On 02 May 2013 11:35, Stone, Joel wrote:
Vern Hamberg on Thursday, May 02, 2013 12:35 PM wrote:

Didn't he ask how to remove just the UNIQUE attribute?

Yes that is correct; I would PREFER to remove the UNIQUE attribute,
while leaving the field intact as a key.

So change the DDS to reflect what is wanted, and issue the CHGPF SRCFILE() SRCMBR() where the SRCxxx parameters point to the updated DDS.


If that were not possible, then I would accept dropping the field
and re-adding the field as a non-unique key.
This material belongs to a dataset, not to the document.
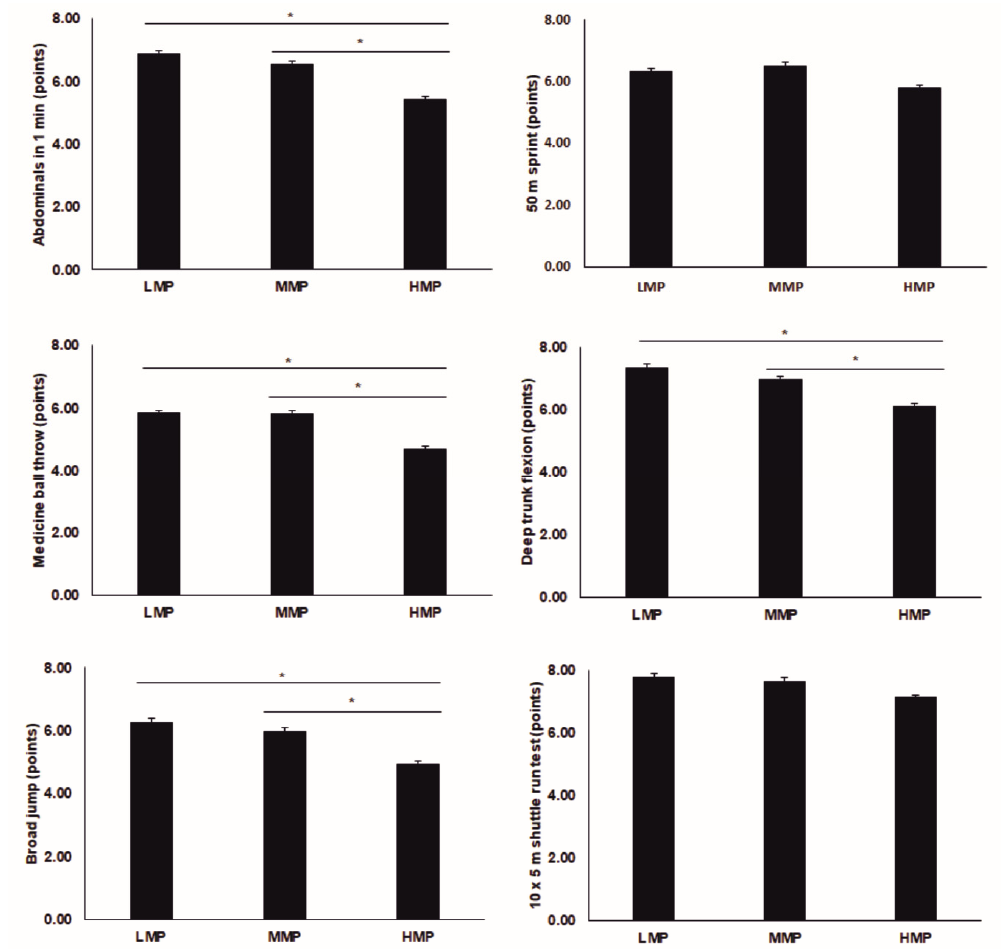
Figure 2. Results of physical fitness test. LMP = low use of the mobile phone; MMP = medium use of the mobile phone; HMP = high use of the mobile phone. * significant differences between groups; significant criteria p < 0.05. Within the boys’ group, intermobile phone-use differences were observed in the PF performance being higher in the values of LMP group than HMP group for the ab- dominals test ( p = 0.005), medicine-ball throw ( p = 0.047), broad jump ( p = 0.009) and trunk- flexion test ( p = 0.047). In addition, higher values were also described for MMP than HMP in the abdominal test ( p = 0.007), medicine-ball throw ( p = 0.009) and trunk-flexion test ( p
That would lose all of the data for the column; rarely a desirable effect. The SQL does not have a concept of a physical key, except as defined by a CONSTRAINT which only offers a UNIQUE constraint on the data. The keyed access path would have to move to an INDEX.

Goal:

I am running a TEST pgm which outputs to a file, and also running
[almost the same version with a few small changes] PROD pgm.

I want to run CMPPFM but the key field (which is an incrementing
seq#) is one-off at times.

I thought an easy solution would be to clear that seq# prior to
CMPPFM, but the UNIQUE constraint won't allow that.

That does not seem very helpful, because the PROD version will still have the column. CMPPFM would mis-compare on every record.?

If I can SQL ALTER the field to remove the UNIQUE constraint, then
set all keys to zero,

Rob's script shows how using SQL; the same can be done with ADDPFCST and RMVPFCST, although there is an inquiry message sent using that interface.

then I could compare the TEST vs PROD versions
of the file using CMPPFM.

Still confusing.... because the PROD version still has the non-zero sequence numbers.?

Why use CMPPFM when SQL can compare the data? The SQL can easily ignore the /key/ column and compare all of the row data as a SET; see a very recent message from a somewhat recent thread about /comparing/ using the EXCEPT in a UNION.